Un Amore Eterno 2016

LadyLuxifer
21.03.2021 - 10:53 Uhr
14
Top Rezension
6
Preis
10
Flakon
8
Sillage
8
Haltbarkeit
7.5
Duft

Scharlachrote Ekstase

Wenn die Liebe ein Duft wäre, müsste es der Duft der Freiheit sein, denn die absolute Schönheit der Liebe offenbart sich nur aus freien Stücken, unabhängig und vollkommen in ihrer Freiheit.

Ungeduld ist das Feuer, das jeder Liebe zum Verhängnis wird. Sie ist das uralte Thema, das mit Eifer die Liebe tötet. Ich spüre sie als tausende Spiegelungen meines „Appetitus Sensitivus“ - wie Fragmente versteckt in kleinen Intermezzi – pochend auf der Suche nach Befriedigung eines Mangels.

Daher entschied ich mich bewusst für die Geduld und gab dem Duft Zeit, testete „die Liebe“ oft und zu verschiedenen Tageszeiten.

„Un Amore Eterno“ soll eine Hommage an die duftenden Briefe von Casanova sein. Bereits die Idee finde ich als exaltiert und Over The Top.

Ich führe den Y-Schnitt am Duft durch und halte fest: Gerüche wie offene Damentasche, Lippenstift, Leder, dumpfe scharlachrote Süße, erdig-blumige und holzig-nüssige Gerüche würzen die Luft an meinem Wahrnehmungshorizont. Die stark markante, jedoch irgendwie affektive Kreation mit ihrer antiken Aura erreicht mich nicht wirklich. Sie fühlt sich schwer und erdrückend an, wie ein Requiem. Die Verbindung von Tuberose, Gewürznelke und Safran geben mir schlussendlich den Rest.

Sammlungseinträge
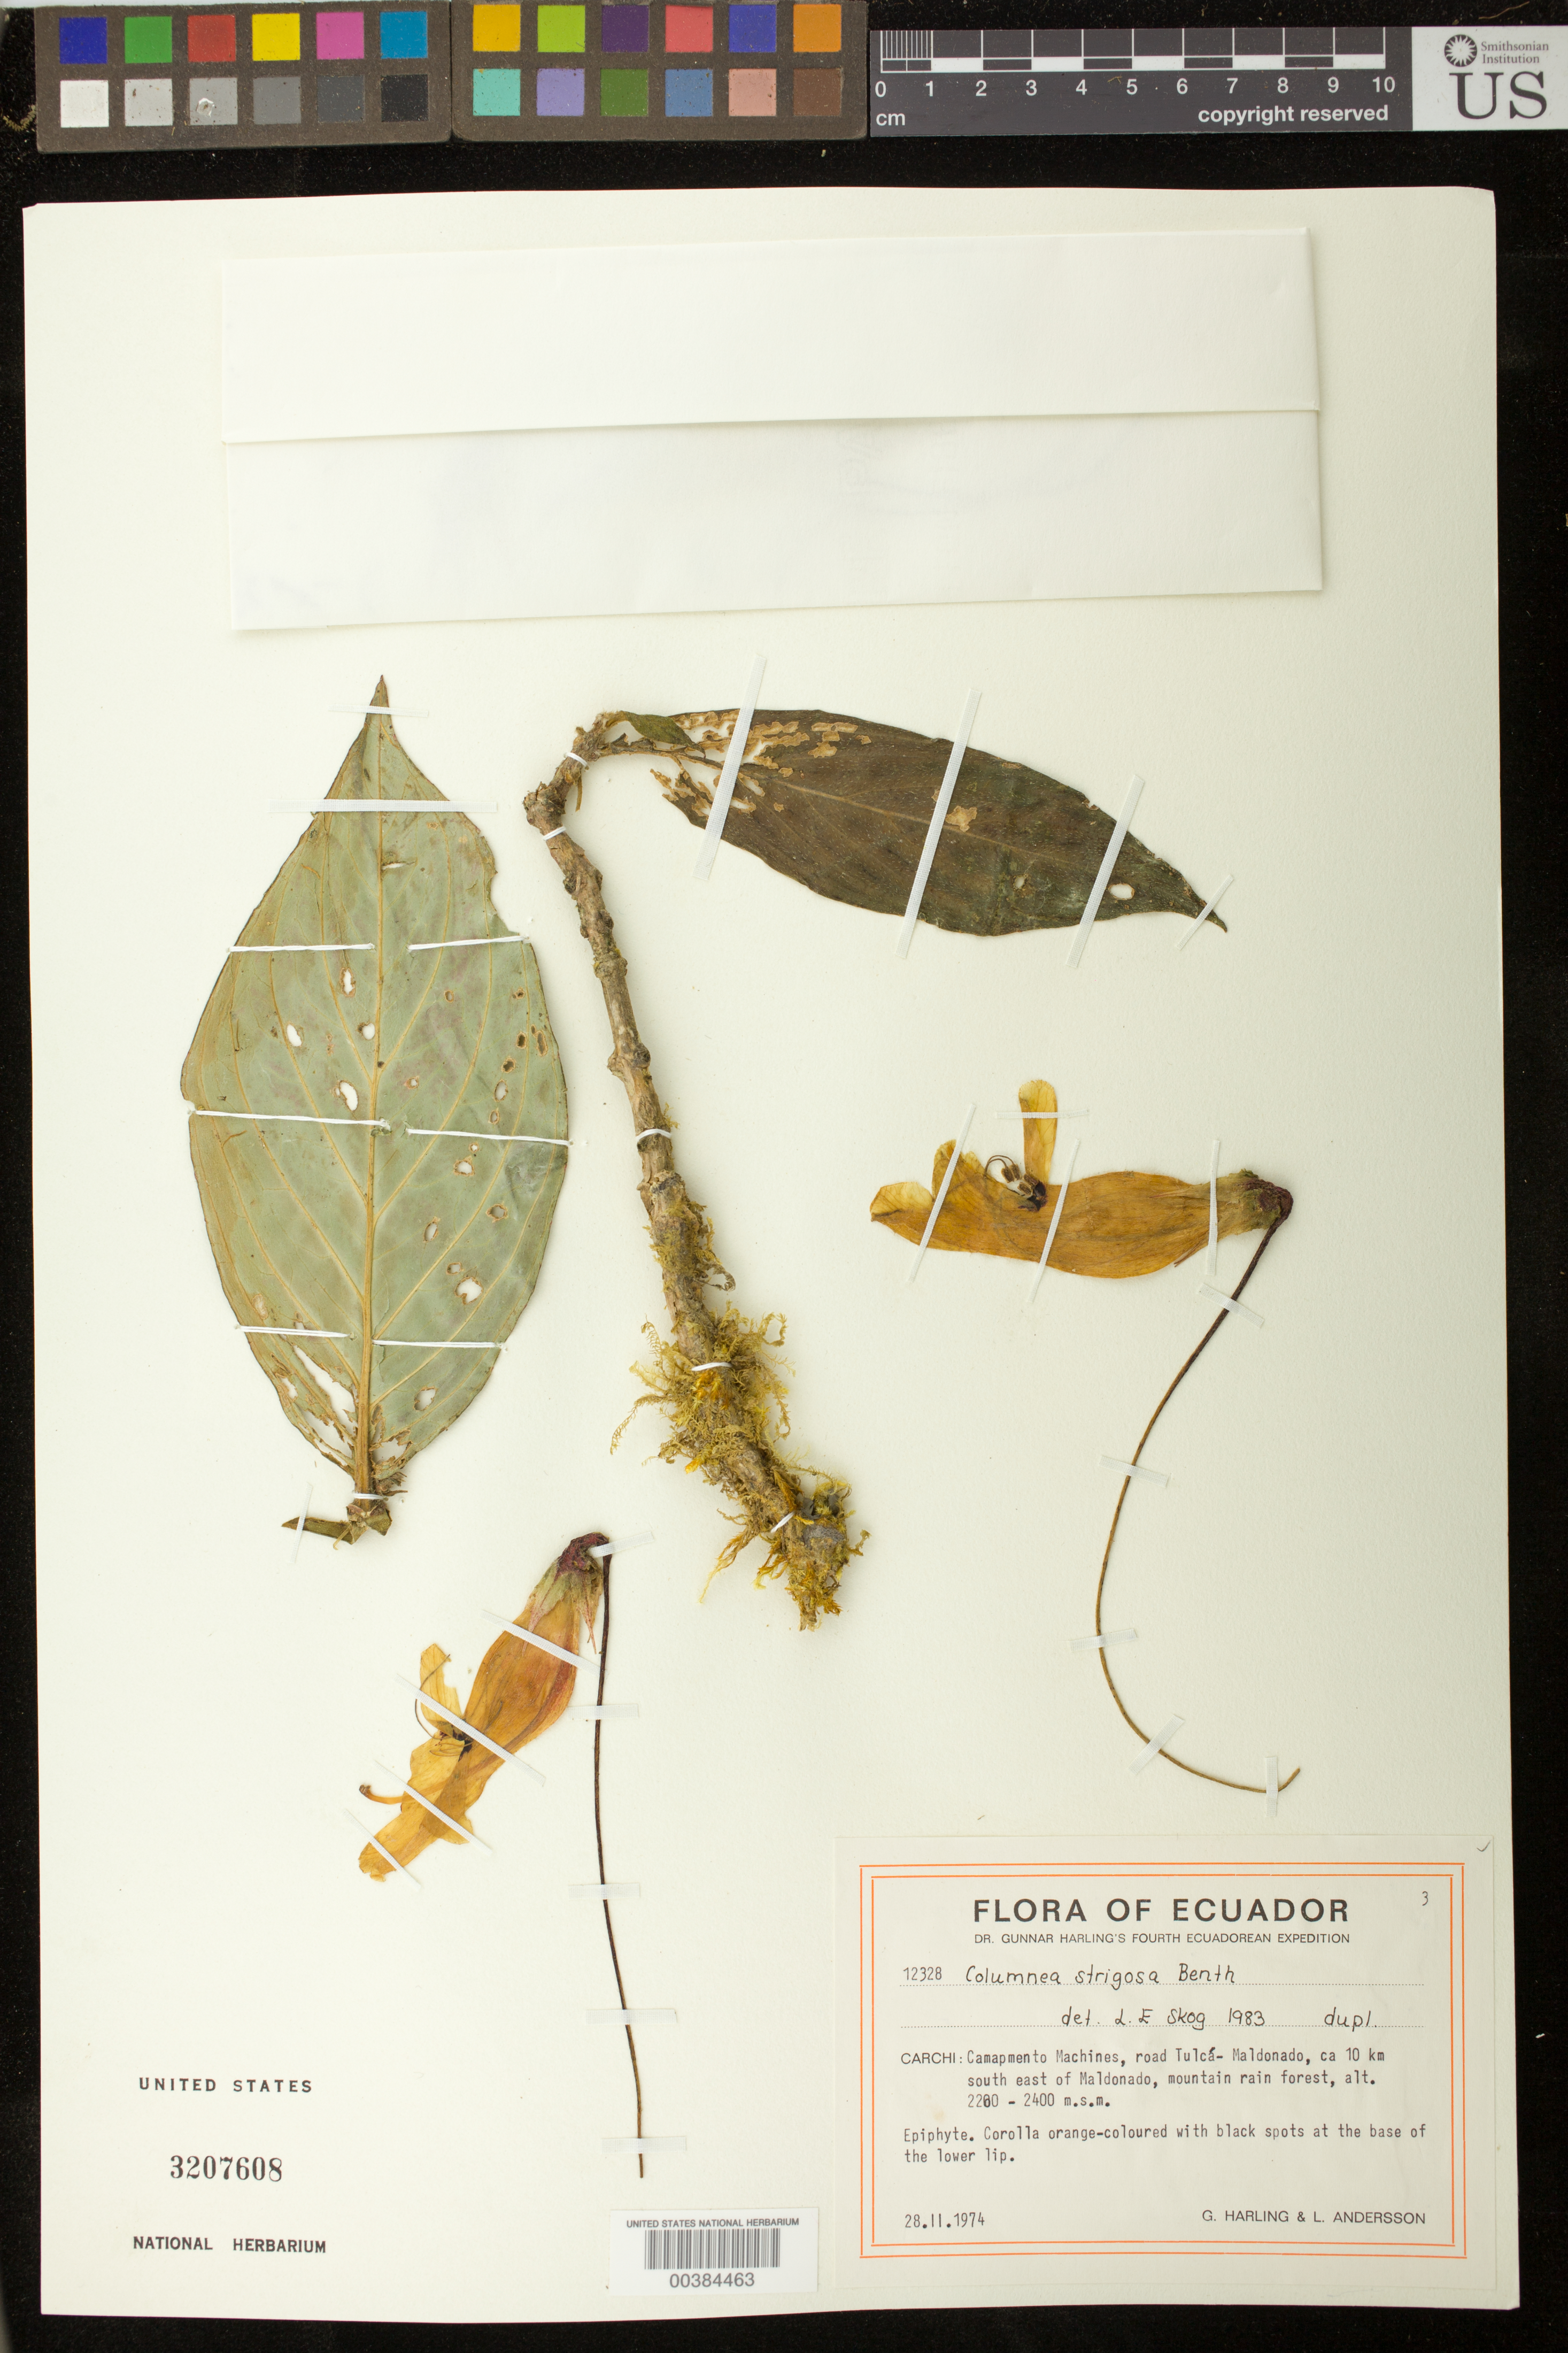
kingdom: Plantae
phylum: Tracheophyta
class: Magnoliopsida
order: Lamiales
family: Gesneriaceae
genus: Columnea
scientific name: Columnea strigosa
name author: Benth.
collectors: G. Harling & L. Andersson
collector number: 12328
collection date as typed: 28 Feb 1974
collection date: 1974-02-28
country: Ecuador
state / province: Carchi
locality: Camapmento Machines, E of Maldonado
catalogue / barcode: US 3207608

■ **Aufgabe 1**
Zitiere aus der Rezension wörtlich den Abschnitt, der mit „Scharlachrote Ekstase“ beginnt und sich bis „zu verschiedenen Tageszeiten.“ erstreckt.
■ **Aufgabe 2**
Beantworte anhand der Rezension diese Fragen:
(a) Wofür entschied sich die rezensierende Person bewusst, bevor sie den Duft oft testete?
(b) Wem soll „Un Amore Eterno“ eine Hommage sein?
(c) Welche drei Bestandteile geben der rezensierenden Person schlussendlich den Rest?

■ **Endergebnis 1**
Scharlachrote Ekstase

Wenn die Liebe ein Duft wäre, müsste es der Duft der Freiheit sein, denn die absolute Schönheit der Liebe offenbart sich nur aus freien Stücken, unabhängig und vollkommen in ihrer Freiheit.

Ungeduld ist das Feuer, das jeder Liebe zum Verhängnis wird. Sie ist das uralte Thema, das mit Eifer die Liebe tötet. Ich spüre sie als tausende Spiegelungen meines „Appetitus Sensitivus“ - wie Fragmente versteckt in kleinen Intermezzi – pochend auf der Suche nach Befriedigung eines Mangels.

Daher entschied ich mich bewusst für die Geduld und gab dem Duft Zeit, testete „die Liebe“ oft und zu verschiedenen Tageszeiten.

■ **Endergebnis 2**
(a) Für die Geduld.
(b) Den duftenden Briefen von Casanova.
(c) Tuberose, Gewürznelke und Safran.